• _Assigned task_
Below is a listing. Write out exactly its lines between the one holding "right shoulder: (34, 134)" and the one holding "left shoulder: (266, 112)", inclusive.

• _Material supplied_
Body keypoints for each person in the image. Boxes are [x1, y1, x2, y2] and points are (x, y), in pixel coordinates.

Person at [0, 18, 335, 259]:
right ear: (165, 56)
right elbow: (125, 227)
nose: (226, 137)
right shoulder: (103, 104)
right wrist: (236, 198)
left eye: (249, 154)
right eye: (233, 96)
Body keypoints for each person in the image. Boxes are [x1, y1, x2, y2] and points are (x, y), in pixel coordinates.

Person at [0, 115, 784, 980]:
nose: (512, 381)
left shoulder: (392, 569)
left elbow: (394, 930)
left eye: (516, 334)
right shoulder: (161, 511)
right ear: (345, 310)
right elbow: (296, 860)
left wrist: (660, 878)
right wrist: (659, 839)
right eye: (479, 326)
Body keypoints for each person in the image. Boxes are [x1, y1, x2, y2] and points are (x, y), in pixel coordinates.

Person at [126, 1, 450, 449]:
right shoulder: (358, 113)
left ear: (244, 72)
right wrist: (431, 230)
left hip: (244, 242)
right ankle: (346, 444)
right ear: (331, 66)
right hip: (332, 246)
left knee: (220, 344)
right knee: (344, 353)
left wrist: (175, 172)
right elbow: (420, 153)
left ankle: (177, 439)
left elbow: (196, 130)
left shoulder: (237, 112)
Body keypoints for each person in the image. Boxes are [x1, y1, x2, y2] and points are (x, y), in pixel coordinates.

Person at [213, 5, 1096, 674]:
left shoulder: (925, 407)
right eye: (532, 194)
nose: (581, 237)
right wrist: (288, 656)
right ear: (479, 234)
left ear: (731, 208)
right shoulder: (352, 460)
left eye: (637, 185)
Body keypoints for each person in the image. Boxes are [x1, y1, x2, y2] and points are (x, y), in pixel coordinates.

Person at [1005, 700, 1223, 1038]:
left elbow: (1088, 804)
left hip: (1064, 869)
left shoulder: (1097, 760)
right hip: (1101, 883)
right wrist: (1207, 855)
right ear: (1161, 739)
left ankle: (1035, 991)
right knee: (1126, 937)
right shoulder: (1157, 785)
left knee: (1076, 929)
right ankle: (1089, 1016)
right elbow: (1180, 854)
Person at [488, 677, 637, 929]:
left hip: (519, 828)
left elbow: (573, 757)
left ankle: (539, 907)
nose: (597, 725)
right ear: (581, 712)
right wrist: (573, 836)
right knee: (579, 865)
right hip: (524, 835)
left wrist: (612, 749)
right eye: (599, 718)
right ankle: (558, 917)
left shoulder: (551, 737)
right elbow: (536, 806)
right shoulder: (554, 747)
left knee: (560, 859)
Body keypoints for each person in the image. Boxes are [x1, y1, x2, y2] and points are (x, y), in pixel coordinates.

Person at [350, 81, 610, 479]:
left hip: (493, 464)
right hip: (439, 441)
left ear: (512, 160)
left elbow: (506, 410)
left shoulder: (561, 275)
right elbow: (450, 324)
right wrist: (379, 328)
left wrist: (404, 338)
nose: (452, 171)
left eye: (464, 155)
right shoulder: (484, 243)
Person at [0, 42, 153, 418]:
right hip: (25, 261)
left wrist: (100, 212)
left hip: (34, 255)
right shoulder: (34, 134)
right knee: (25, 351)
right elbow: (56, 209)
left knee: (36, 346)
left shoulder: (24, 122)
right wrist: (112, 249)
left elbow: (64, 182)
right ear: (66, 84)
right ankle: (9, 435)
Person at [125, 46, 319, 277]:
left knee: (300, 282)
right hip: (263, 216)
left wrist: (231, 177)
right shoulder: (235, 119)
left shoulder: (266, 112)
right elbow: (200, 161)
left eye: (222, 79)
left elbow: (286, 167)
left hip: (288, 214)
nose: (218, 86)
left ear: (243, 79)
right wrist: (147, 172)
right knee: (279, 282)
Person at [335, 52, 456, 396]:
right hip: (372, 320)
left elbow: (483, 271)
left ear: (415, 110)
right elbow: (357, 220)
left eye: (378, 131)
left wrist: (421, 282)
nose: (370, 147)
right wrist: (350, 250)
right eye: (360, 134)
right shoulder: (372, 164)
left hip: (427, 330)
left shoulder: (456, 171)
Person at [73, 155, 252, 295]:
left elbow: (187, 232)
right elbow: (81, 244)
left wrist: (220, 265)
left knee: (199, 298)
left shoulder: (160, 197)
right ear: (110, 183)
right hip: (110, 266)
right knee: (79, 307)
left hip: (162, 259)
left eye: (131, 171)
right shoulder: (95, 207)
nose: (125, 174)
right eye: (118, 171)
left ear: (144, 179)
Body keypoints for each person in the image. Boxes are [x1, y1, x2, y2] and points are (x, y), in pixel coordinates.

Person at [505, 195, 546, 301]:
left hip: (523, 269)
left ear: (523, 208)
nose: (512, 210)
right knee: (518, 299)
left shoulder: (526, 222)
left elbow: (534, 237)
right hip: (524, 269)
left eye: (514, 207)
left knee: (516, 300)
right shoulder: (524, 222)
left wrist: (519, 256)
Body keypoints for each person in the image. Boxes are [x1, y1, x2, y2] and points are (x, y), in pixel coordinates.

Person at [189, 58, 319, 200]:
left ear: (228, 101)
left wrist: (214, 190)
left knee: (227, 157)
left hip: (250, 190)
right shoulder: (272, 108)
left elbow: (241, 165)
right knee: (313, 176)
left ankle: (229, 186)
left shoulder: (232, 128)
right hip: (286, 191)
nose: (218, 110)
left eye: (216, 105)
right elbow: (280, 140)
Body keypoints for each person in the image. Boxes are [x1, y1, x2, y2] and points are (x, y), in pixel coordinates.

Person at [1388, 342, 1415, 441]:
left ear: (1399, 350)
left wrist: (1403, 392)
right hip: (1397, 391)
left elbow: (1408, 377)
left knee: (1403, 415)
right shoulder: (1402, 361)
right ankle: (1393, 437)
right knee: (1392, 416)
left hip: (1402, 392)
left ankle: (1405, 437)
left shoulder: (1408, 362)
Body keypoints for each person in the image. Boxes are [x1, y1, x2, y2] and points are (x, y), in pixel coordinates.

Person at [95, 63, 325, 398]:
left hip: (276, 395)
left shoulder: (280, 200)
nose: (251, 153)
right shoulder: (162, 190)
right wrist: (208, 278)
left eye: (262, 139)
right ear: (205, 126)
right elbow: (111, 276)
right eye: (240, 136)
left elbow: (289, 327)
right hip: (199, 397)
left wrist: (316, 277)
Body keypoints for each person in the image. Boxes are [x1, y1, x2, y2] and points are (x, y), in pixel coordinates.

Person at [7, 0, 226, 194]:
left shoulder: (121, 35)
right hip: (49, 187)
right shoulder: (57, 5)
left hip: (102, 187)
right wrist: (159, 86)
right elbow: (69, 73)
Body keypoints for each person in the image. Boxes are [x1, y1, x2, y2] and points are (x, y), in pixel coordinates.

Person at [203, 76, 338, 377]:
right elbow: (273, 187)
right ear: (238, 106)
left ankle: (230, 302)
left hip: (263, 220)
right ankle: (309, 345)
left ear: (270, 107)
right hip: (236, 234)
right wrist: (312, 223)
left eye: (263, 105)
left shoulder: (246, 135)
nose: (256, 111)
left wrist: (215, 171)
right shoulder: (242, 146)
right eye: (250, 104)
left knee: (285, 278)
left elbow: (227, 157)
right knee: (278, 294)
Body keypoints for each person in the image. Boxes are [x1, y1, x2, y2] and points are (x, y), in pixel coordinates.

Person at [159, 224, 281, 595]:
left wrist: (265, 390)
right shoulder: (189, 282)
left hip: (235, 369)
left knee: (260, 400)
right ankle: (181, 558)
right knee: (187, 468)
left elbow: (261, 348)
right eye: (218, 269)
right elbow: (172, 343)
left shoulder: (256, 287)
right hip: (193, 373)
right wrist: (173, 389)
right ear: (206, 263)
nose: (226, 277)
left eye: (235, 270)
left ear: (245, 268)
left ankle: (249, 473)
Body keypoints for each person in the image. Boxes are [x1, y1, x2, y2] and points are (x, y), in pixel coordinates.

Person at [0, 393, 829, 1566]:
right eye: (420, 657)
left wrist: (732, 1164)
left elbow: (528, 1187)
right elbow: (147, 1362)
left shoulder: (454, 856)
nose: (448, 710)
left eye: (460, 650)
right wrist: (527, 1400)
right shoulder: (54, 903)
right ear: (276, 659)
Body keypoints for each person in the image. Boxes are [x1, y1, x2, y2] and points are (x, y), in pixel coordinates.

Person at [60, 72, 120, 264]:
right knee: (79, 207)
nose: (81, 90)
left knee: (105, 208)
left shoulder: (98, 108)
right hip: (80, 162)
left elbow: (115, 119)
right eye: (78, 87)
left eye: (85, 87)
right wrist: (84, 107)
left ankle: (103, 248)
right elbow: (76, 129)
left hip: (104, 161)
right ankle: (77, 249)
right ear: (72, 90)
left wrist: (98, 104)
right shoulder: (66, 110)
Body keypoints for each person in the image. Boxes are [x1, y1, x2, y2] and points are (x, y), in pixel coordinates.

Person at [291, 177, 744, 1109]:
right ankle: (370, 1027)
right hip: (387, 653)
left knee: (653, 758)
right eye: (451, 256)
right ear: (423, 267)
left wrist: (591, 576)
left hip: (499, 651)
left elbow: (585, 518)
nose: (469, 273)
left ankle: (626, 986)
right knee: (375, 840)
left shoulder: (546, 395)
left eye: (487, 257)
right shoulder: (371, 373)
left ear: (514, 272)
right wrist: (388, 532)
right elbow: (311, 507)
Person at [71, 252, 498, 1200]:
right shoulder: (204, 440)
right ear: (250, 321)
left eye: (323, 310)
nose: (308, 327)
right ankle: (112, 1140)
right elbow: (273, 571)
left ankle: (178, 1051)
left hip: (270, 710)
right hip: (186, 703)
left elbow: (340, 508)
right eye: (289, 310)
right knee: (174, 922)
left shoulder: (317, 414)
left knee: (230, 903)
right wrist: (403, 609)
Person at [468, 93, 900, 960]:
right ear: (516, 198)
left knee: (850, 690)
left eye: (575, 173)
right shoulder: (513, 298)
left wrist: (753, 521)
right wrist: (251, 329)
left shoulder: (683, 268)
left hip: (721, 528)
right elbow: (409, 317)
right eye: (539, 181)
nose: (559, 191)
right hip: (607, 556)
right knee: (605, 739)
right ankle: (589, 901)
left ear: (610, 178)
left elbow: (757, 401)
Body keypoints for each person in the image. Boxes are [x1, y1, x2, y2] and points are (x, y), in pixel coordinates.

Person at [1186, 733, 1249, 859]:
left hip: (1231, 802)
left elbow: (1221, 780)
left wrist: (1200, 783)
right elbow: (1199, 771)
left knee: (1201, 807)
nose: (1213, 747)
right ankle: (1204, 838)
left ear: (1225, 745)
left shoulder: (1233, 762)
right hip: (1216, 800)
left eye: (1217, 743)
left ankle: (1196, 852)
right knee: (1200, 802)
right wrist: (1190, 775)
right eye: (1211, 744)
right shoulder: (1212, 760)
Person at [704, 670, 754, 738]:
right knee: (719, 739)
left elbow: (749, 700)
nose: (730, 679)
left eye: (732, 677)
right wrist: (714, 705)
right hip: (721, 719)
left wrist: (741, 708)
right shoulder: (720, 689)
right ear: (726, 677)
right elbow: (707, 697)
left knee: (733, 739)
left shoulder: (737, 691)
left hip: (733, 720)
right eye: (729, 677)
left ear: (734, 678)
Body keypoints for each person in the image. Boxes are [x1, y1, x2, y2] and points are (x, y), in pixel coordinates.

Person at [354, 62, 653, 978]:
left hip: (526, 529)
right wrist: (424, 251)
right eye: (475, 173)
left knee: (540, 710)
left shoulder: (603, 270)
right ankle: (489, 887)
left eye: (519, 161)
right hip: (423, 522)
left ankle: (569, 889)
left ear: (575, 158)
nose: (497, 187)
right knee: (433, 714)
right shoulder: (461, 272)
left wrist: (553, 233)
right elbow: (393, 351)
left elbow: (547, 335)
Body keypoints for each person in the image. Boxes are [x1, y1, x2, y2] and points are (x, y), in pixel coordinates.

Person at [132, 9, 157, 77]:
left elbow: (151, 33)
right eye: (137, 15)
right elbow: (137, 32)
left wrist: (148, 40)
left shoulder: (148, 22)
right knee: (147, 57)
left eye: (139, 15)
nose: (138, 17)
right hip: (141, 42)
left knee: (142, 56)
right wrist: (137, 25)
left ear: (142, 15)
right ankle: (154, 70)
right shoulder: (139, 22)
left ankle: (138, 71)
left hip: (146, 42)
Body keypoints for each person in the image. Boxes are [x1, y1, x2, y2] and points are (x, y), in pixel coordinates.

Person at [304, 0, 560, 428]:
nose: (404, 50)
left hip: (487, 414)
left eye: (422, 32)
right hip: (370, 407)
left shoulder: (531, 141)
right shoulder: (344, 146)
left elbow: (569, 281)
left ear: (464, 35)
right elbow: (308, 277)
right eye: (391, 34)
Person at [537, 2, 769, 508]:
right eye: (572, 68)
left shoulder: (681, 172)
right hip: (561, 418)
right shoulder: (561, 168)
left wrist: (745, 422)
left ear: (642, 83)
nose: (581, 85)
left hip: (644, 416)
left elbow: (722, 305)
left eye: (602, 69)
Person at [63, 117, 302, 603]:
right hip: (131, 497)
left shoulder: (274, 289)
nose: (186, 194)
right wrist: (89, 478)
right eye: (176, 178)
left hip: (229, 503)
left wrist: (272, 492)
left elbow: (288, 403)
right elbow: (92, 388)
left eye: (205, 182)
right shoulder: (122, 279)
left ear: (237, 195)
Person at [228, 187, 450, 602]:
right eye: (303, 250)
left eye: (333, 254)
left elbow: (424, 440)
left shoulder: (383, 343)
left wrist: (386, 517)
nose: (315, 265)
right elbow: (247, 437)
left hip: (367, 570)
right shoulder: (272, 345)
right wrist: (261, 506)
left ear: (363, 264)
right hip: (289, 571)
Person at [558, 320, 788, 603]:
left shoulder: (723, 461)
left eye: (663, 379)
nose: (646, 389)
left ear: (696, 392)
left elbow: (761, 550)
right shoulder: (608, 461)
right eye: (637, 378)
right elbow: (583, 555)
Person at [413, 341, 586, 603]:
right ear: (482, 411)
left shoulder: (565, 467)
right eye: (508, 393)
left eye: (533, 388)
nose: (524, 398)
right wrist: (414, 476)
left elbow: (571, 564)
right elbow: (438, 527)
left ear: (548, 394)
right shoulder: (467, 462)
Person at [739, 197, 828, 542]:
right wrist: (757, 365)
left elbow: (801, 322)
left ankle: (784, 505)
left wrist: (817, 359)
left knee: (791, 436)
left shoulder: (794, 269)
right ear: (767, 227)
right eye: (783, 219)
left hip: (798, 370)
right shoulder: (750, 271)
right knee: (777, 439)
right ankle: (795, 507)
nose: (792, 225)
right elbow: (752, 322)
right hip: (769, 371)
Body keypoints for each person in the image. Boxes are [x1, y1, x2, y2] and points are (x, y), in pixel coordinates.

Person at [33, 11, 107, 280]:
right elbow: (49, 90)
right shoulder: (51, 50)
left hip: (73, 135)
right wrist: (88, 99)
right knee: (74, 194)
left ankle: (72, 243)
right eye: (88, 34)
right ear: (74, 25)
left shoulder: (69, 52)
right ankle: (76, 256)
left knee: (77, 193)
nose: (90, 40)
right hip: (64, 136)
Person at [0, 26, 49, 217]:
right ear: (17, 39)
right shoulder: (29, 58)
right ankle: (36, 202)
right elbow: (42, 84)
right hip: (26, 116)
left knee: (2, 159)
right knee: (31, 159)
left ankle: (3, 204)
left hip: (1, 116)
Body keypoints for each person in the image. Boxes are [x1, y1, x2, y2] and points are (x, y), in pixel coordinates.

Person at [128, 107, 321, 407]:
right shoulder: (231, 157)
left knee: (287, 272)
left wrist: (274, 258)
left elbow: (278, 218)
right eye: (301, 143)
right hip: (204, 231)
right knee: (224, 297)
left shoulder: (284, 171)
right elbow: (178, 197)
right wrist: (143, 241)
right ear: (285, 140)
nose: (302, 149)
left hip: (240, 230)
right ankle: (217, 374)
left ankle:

• _Result of this exercise_
right shoulder: (34, 134)
right knee: (25, 351)
right elbow: (56, 209)
left knee: (36, 346)
left shoulder: (24, 122)
right wrist: (112, 249)
left elbow: (64, 182)
right ear: (66, 84)
right ankle: (9, 435)
Person at [125, 46, 319, 277]:
left knee: (300, 282)
right hip: (263, 216)
left wrist: (231, 177)
right shoulder: (235, 119)
left shoulder: (266, 112)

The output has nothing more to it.